The bicycle messenger bag, as we know it today, has its roots in New York City in the 1950s. Legend has it that Globe Canvas, owned and operated by the late Frank Demartini, began manufacturing heavy-duty canvas shoulder bags for telephone linemen. These bags were designed for easy access to tools and supplies while the linemen were suspended on telephone poles.
In the late 1970s, bicycle messengers in New York began using bags from Globe Canvas for their daily deliveries. In response to increasing motor vehicle congestion in rapidly growing cities, the bicycle messenger profession grew. The bicycle messenger community developed an identifiable subculture, often associated with an irreverent attitude toward motor vehicles and traffic control signals.
In the 1980s, small messenger bag manufacturers sprung up in various cities to address the needs of the growing profession, as well as interest from consumers who admired the bags worn by their messenger friends. Some of these early authentic bicycle messenger bag companies included Manhattan Portage (NYC, 1980), Zo Bags (San Francisco, 1984), Courierware (Boston, 1985), and Pac Designs (Toronto, 1989) and, of course, Timbuk2 (San Francisco, 1989)
Additional companies joined the fray in the 1990s, including Bailey Works (Portsmouth), Push (Toronto), Chrome (Denver), Roach (Vancouver) and RE.Load (Philadelphia).
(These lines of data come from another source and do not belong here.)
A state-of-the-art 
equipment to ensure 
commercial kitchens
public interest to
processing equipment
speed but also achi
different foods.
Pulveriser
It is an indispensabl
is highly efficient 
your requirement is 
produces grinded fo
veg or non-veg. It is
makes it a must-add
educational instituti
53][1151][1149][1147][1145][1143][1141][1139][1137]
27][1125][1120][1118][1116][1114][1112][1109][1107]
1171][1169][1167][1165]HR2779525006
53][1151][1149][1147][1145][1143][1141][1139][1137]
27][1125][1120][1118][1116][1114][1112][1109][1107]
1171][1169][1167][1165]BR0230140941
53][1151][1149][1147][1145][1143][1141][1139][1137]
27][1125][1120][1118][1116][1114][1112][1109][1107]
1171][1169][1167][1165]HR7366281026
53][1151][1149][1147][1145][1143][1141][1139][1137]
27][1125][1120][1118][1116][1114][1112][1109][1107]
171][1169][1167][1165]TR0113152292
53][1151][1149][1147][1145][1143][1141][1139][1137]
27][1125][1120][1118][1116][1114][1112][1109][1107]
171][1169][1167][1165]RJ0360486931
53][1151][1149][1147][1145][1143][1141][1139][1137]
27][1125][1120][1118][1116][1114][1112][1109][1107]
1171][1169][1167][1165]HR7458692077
Each of these companies has enjoyed a local following and developed its own variations of the basic messenger bag design.
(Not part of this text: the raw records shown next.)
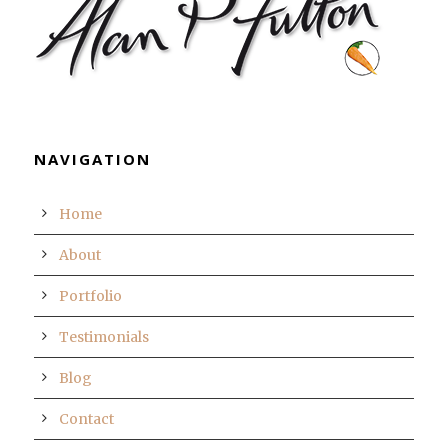
NAVIGATION
Home
About
Portfolio
Testimonials
Blog
Contact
Over the years, the messenger bag has become a mainstream fashion accessory. The general appeal of the messenger bag stems from its working-class heritage, its carry-all utility, and its rugged, waterproof construction-plus its affiliation with the urban bicycle messenger subculture. Since bicycle messengers are both male and female, the messenger bag is one of the few shoulder bags to be embraced as a male fashion accessory.
Timbuk2 has been especially influential in popularizing the messenger bag as an urban fashion accessory. We were founded in 1989 by a San Francisco bicycle messenger with an old sewing machine. His goal was to make a messenger bag rugged enough for real bicycle messengers, yet stylish enough to appeal to a broader market of young, hip urbanites as an alternative to the traditional two-strap day pack. Our catchy name, three-panel design, distinctive "swirl" logo, and the fact that we're "Made In San Francisco" added to our cachet.
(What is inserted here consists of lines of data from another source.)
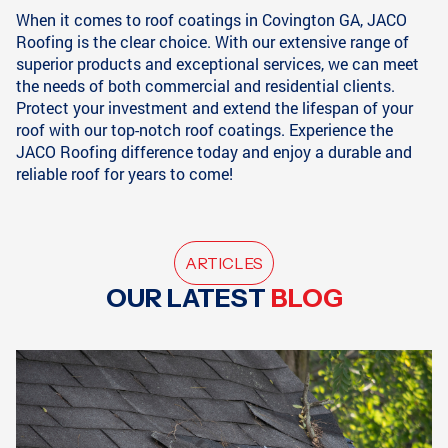
When it comes to roof coatings in Covington GA, JACO
Roofing is the clear choice. With our extensive range of
superior products and exceptional services, we can meet
the needs of both commercial and residential clients.
Protect your investment and extend the lifespan of your
roof with our top-notch roof coatings. Experience the
JACO Roofing difference today and enjoy a durable and
reliable roof for years to come!
ARTICLES
OUR LATEST
BLOG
We've also contributed our share of innovations to the industry. In 1994 we pioneered the concept of the built-to-order custom messenger bag, and in 2000 we launched the very first Build Your Own Bag™ Web site. In 2004, we introduced our latest innovation, Bag In A Box™, bringing custom bags to the retail environment in a clever package. In 2005 we launched our Pro-Series collection of messenger bags and backpacks, designed by a 9-year veteran of the San Francisco bicycle messenger scene. We continually pay attention to our messenger roots. Designing for such rugged individualists keeps our design skills sharp.
Our unwaivering passion for designing and manufacturing functional, rugged, stylish bags has made Timbuk2 popular among the authentic bicycle messenger bag brands. Today, our three-panel, tri-color design is an icon on the streets of San Francisco, and a common sight in many other cities worldwide.